START Records provided
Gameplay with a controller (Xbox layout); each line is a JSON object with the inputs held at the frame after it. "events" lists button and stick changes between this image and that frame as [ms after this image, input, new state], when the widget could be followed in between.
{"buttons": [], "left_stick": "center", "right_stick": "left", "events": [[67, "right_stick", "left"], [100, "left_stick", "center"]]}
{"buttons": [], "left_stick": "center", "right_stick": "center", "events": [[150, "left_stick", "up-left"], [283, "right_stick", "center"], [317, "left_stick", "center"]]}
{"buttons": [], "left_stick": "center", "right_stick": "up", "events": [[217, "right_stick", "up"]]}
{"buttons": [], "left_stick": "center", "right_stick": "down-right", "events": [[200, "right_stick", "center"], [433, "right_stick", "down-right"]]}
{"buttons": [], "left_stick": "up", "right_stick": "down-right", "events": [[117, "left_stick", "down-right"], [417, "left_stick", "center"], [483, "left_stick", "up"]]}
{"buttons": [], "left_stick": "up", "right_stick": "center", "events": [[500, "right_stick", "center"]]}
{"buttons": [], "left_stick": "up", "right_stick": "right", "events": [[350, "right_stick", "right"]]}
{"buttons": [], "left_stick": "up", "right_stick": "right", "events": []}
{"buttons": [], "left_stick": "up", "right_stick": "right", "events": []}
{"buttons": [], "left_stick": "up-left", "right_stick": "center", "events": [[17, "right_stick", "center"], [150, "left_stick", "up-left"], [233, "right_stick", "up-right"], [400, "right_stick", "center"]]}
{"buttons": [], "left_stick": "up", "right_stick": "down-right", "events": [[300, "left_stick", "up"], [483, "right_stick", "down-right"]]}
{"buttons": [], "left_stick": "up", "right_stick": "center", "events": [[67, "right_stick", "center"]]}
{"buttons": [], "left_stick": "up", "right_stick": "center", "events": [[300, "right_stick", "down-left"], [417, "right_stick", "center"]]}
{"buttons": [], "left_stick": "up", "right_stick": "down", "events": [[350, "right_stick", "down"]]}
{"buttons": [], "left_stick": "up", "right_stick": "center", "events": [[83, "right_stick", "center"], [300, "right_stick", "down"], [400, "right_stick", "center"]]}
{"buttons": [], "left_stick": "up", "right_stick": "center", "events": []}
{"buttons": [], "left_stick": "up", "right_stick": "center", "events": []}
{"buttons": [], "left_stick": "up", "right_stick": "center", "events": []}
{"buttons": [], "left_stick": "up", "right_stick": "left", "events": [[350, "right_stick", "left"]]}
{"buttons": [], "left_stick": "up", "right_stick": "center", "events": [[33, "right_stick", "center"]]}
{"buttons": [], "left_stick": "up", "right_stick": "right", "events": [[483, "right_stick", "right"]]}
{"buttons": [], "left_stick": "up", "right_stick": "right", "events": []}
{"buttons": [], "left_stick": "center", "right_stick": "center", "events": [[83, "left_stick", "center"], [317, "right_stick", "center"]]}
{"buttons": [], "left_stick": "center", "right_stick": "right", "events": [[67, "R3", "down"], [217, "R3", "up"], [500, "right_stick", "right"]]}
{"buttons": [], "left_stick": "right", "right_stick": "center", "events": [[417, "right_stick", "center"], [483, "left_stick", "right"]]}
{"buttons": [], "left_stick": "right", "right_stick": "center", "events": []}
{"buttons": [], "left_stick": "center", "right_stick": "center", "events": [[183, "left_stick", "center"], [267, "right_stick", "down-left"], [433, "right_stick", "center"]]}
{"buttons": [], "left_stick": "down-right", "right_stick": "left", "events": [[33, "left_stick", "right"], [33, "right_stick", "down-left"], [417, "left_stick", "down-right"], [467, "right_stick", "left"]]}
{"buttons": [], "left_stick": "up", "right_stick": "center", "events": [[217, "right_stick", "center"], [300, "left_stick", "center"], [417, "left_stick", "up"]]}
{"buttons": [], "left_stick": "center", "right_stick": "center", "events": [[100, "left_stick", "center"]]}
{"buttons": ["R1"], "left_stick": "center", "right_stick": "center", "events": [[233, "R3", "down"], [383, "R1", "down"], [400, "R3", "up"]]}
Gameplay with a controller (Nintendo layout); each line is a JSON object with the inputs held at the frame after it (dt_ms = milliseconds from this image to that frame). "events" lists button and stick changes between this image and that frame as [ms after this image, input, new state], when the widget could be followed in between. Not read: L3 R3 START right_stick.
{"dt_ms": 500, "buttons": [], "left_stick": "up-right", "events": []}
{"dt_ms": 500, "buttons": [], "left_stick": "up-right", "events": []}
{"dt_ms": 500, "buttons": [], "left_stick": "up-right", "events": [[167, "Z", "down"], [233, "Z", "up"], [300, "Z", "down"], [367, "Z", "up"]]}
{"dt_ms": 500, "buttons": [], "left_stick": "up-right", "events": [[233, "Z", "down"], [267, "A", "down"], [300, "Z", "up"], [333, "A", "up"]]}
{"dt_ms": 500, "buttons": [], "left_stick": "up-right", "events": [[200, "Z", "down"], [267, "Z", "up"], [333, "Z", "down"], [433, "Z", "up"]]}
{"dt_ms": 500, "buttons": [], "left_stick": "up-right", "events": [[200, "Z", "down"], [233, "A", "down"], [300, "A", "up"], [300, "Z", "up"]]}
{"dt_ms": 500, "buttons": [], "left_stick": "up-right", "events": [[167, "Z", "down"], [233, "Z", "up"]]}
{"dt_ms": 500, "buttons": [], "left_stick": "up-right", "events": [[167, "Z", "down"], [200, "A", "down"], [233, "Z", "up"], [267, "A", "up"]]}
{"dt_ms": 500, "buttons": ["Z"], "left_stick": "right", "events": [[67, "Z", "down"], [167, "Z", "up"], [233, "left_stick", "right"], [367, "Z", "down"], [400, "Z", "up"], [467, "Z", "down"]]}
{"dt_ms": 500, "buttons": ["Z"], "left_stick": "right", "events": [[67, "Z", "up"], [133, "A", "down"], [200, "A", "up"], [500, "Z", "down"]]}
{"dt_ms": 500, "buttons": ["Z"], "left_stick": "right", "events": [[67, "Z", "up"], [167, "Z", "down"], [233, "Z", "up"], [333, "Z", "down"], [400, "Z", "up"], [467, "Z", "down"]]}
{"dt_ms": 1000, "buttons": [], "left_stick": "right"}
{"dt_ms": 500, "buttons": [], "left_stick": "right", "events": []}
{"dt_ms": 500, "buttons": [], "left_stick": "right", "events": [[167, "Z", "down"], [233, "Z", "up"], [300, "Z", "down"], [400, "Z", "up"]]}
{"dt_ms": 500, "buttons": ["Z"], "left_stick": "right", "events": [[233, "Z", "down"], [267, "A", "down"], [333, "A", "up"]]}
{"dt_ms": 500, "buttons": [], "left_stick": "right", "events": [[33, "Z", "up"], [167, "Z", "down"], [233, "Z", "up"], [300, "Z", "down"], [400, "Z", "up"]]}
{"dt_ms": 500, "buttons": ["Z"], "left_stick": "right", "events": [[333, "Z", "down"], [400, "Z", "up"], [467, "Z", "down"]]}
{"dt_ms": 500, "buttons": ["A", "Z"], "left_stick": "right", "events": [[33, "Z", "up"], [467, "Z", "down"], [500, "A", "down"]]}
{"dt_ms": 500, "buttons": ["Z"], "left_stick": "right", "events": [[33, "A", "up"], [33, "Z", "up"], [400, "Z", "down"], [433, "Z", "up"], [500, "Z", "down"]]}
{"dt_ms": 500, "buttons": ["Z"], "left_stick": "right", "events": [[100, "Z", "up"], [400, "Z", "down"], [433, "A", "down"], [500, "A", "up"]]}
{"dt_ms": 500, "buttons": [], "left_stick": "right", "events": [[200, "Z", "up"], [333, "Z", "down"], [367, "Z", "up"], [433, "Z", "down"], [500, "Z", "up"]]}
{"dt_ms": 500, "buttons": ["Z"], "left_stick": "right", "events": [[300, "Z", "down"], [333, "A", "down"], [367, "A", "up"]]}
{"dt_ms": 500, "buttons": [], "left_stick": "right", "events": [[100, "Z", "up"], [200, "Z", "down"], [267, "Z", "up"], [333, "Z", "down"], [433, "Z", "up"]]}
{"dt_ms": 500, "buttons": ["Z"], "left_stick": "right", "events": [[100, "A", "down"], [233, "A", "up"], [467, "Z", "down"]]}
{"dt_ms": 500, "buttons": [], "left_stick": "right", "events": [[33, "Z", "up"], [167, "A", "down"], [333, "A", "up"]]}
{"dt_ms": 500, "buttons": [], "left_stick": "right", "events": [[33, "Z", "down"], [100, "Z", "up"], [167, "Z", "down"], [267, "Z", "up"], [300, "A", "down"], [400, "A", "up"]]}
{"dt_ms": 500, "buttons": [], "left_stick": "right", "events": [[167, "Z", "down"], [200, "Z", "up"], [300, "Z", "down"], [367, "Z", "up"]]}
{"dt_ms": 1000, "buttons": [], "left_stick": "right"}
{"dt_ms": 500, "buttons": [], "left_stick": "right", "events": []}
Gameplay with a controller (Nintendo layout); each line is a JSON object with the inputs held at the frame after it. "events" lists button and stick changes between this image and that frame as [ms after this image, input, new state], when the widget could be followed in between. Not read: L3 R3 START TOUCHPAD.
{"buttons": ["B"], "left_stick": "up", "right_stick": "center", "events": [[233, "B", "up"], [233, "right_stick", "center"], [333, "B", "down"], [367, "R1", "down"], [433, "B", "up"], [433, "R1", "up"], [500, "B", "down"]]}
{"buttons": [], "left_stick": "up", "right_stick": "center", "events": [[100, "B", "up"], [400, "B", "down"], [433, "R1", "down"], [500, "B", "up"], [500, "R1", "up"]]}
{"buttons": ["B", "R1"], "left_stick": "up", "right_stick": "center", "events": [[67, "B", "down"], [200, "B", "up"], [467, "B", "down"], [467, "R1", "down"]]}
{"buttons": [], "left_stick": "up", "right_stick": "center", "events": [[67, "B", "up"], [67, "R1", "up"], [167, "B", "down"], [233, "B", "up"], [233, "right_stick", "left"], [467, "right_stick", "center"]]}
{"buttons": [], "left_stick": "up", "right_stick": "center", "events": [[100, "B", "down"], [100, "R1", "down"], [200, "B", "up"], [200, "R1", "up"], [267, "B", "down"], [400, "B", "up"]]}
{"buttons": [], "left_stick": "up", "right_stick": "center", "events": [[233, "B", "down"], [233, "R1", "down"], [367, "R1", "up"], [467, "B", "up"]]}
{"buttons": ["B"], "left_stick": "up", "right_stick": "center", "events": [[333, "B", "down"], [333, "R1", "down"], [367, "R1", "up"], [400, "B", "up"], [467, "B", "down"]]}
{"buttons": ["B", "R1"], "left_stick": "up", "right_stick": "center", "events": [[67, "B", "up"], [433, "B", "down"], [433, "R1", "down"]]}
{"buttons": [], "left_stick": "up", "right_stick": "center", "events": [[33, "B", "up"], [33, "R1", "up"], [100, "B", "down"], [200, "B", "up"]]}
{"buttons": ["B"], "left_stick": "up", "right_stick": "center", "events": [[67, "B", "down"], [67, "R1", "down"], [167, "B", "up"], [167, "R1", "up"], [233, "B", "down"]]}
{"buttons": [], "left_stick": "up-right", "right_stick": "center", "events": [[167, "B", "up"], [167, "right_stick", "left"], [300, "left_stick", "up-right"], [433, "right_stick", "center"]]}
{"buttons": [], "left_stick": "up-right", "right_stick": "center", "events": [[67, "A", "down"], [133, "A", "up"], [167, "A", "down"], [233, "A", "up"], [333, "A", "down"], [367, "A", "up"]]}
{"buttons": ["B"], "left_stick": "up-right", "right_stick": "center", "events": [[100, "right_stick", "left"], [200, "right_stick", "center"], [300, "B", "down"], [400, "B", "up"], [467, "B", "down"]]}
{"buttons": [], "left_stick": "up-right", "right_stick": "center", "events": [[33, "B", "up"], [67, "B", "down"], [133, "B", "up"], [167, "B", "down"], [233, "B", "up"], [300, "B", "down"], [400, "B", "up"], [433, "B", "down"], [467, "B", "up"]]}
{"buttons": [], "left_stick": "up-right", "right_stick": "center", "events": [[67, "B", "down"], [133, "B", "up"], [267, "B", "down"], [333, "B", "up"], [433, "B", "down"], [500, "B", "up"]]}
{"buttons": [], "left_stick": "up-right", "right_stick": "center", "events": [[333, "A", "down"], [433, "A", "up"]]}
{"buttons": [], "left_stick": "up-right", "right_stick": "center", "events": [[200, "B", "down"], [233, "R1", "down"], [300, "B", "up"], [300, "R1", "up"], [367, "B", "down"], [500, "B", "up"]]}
END Records provided
**Instructions to follow**
Every line in the entries above that mentions the word "object" must be shown.

**Expected answer**
Gameplay with a controller (Xbox layout); each line is a JSON object with the inputs held at the frame after it. "events" lists button and stick changes between this image and that frame as [ms after this image, input, new state], when the widget could be followed in between.
Gameplay with a controller (Nintendo layout); each line is a JSON object with the inputs held at the frame after it (dt_ms = milliseconds from this image to that frame). "events" lists button and stick changes between this image and that frame as [ms after this image, input, new state], when the widget could be followed in between. Not read: L3 R3 START right_stick.
Gameplay with a controller (Nintendo layout); each line is a JSON object with the inputs held at the frame after it. "events" lists button and stick changes between this image and that frame as [ms after this image, input, new state], when the widget could be followed in between. Not read: L3 R3 START TOUCHPAD.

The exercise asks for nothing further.